How Much Should I Keep in My Emergency Fund?

An Emergency Fund, also known as a Rainy Day Fund, is money set aside to be used when your typical income cannot cover extraordinary events and/or your income is reduced to a level such that funds are needed to cover your basic living expenses.  An Emergency Fund is neither your retirement money nor your investment account; it is money held safely away in a low risk account.  Your Fund should not be invested as it should be held in an account that allows you access to the money quickly and not subject to the volatility of the markets.  For those individuals without significant resources, it is the first place where savings should be deposited; for those individuals with resources, it may simply be used as a buffer, allowing other assets to be converted to cash on a reasonable timeline, rather than the necessity of a fire sale to raise cash.

Most everyone understands the need for an Emergency Fund and why financial planners view it as a foundation of a properly developed financial plan. However, many question how much to stash away in the account.  The traditional rule of thumb states that an individual or family should maintain an Emergency Fund with three to six months of living expenses.  To determine how many months are in your Emergency Fund, simply take the dollar amount set aside for a rainy day and divide it by your monthly living expenses.  Note that living expenses, for purposes of an emergency fund, include needs, not want, such as mortgage/rent, food, electricity, etc., and not the wants like your season tickets to the Miami Dolphins or your next vacation.

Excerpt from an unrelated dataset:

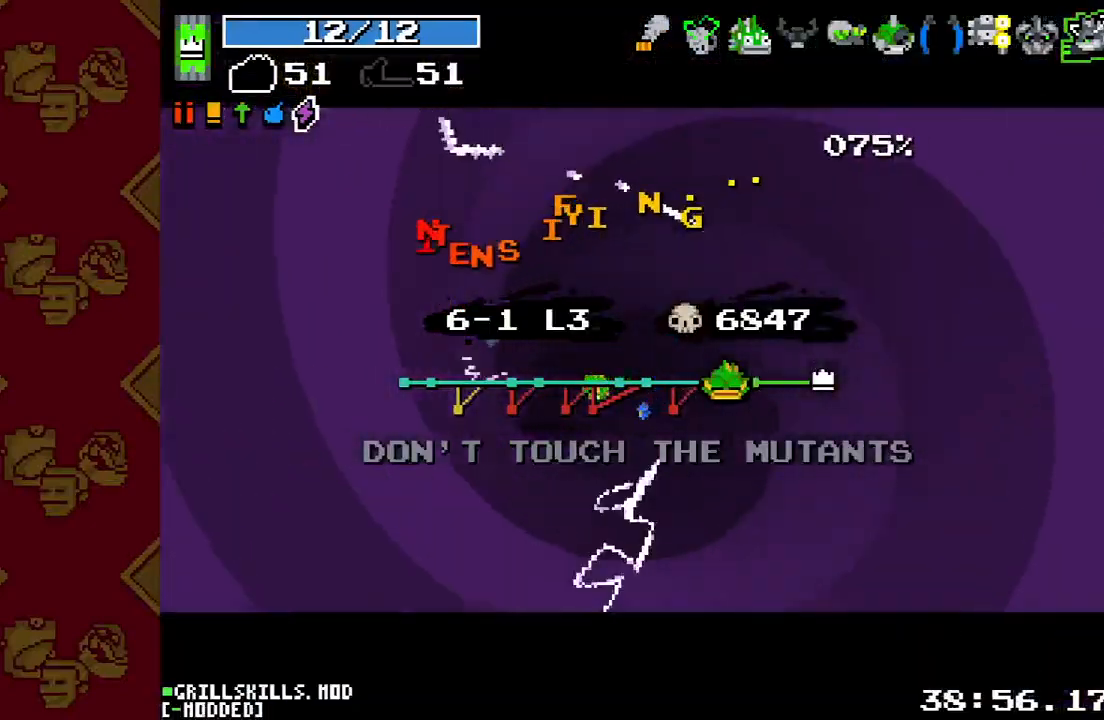
{"buttons": [], "left_stick": "center", "right_stick": "center", "events": []}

So how much should you have in your Emergency Fund?  There is no easy answer – your personal situation will determine the amounts.  Following are some examples that can either increase or decrease the suggested amount to tuck away:

  • Marital Status/Dependents- the more people that rely on your income, the greater the amount should be in your fund.
  • Dual Income- If you and your spouse both have income from different sources, the amounts recommended decreases.  Having diversified sources of income could act as a hedge against job loss for one of the people in the relationship.
  • Stability of Income- The reliability of income sources directly affects the size of the fund.  Consider the different needs of a 20 year civil service veteran as opposed to a commissioned salesperson.   The salesperson would have a much more likely chance of a period of reduced income than the civil servant and thus a need for a larger fund.
  • Access to Other Avenues for Fast Cash- Indirect relationship – If you have accessible avenues to funds to be used in critical moments, the amount kept in an Emergency Fund might be decreased.  Some examples include an untapped home equity line, no waiting period on a short-term disability insurance policy, and even use of a credit card.   However, one must realize that home equity lines and credit cards may lead to debt problems and should only be used to allow time for your other assets to be liquidated on a reasonable time line – as opposed to the fire sale.

Rules of thumb are a great place to start for measuring your ability to combat an unexpected storm or other emergency.  Think carefully about your situation to determine the appropriate amount to keep in your Emergency Fund.  Remember, no one plans to fail, they simply fail to plan!